Dans les pages qui précèdent, on s’est borné à retracer l’histoire de notre escadre de la Méditerranée. Un jour, peut-être, de nouveaux documens nous permettront de donner à nos lecteurs quelques épisodes de la vie de mer et d’autres souvenirs sur nos marins.
V. DE MARS.
- ↑ A bord de tous nos navires de guerre, une mèche à canon reste toujours allumée sous la garde d’un factionnaire. C’est là que chacun va allumer sa pipe ou son cigare ; c’est là aussi que s’échangent toutes les nouvelles, tous les on dit du bord.
- ↑ Je me trompe, il y en a eu un seul : en 1816, le capitaine de la Méduse, M. de Chaumareix, eut le malheur d’abandonner son équipage. Éternel sujet de reproche pour ceux qui avaient pu confier le pavillon de la France et la vie de trois cents hommes à la garde d’un officier assez éloigné des souvenirs du noble métier de marin pour avoir désappris jusqu’à la tradition de l’honneur !
- ↑ L’amiral Parseval assiste comme aspirant sur le Bucentaure à la bataille de Trafalgar, et fait naufrage sur ce vaisseau après le combat ; — lieutenant à bord de la frégate l’Africaine, fait naufrage avec elle sur l’ile de Sable, et contribue puissamment par son dévouement au salut de l’équipage ; — fait naufrage sur la Sauterelle à la Guyane, et sur le Faune dans la Plata ; — capitaine de l’Iphigénie au Mexique ; épouvantable épidémie de fièvre jaune ; combats de Saint-Jean d’Ulloa et de la Vera-Cruz.
- ↑ Le gouvernement français avait encouragé les soldats de notre légion étrangère d’Afrique à entrer au service sicilien. Ces hommes n’étaient pas Français, mais leur longue communauté de dangers et de gloire avec nos soldats leur avait donné une demi-nationalité, et nos marins regrettaient profondément de les voir revêtus de notre uniforme au milieu des insurgés. Ils se montrèrent, au reste, dignes du bouton qu’ils portaient encore, et périrent presque tous au combat de Catane, la seule action vigoureuse de cette guerre. Pauvres gens ! le cœur dut leur battre bien vivement lorsque le colonel suisse, M. de Muralt, mettant pied à terre pour escalader le premier les barricades derrière lesquelles ils s’étaient retranchés, cria en français à sa troupe, qui allait les massacrer : « En avant, enfans ! à la baïonnette, et vive le roi ! » En entendant ce cri qu’ils avaient poussé si souvent eux-mêmes lorsqu’ils marchaient au combat sous le drapeau de la France, ne lancèrent-ils pas une dernière imprécation contre ceux qui les avaient arrachés à leur patrie d’adoption pour les envoyer ainsi à une mort certaine ?
- ↑ Au combat d’Obligado (automne de 1845), le plus brillant fait d’armes que les annales de notre marine aient à enregistrer depuis les grandes luttes de l’empire, le succès fut dû principalement à l’énergie et à l’audace du capitaine Tréhouart.
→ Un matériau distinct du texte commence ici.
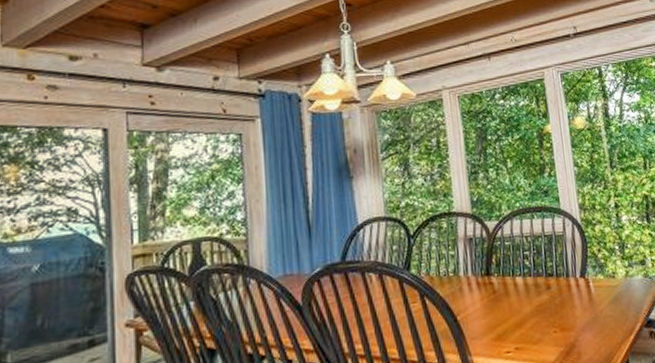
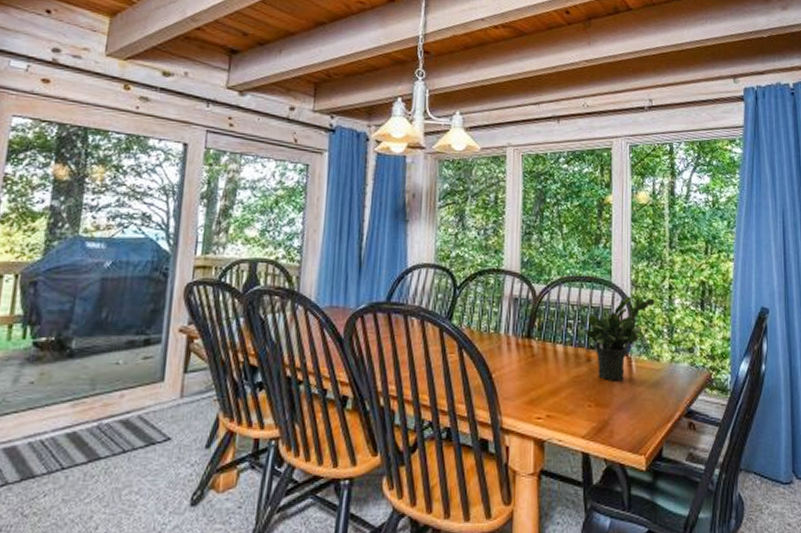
potted plant: none [542,218,604,304] -> present [586,296,655,380]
Après avoir eu tous ses officiers et la moitié de son équipage atteints jar le feu de l’ennemi, alors que tout autre eût senti sa résolution faiblir, il porte son pavillon sur un autre navire, fait déployer toutes les voiles et vient l’échouer à portée de pistolet des batteries américaines, signifiant, par cette manœuvre qui lui coupait toute retraite, sa résolution de vaincre ou de périr. Cette manœuvre d’une hardiesse sans pareille confond les canonniers de Rosas, et fait succéder dans leurs cœurs la terreur à l’assurance du succès. En vain leurs officiers font-ils tous leurs efforts pour ranimer leur courage défaillant, en vain désignent-ils le commandant Tréhouart à leurs coups en leur criant : Fuego al pelo blanco (feu sur l’homme aux cheveux blancs) ! Ce cri, entendu à bord du navire français, tant on se bat de près, n’émeut en rien l’intrépide capitaine, qui se tient impassible à l’arrière au milieu d’une grêle de balles et de boulets. Le pelo blanco fait l’effet de la tête de Méduse, et les soldats de marine de l’escadrille anglo-française, lorsqu’ils escaladent les batteries argentines sous la conduite de sir Charles Hotham, les trouvent abandonnées.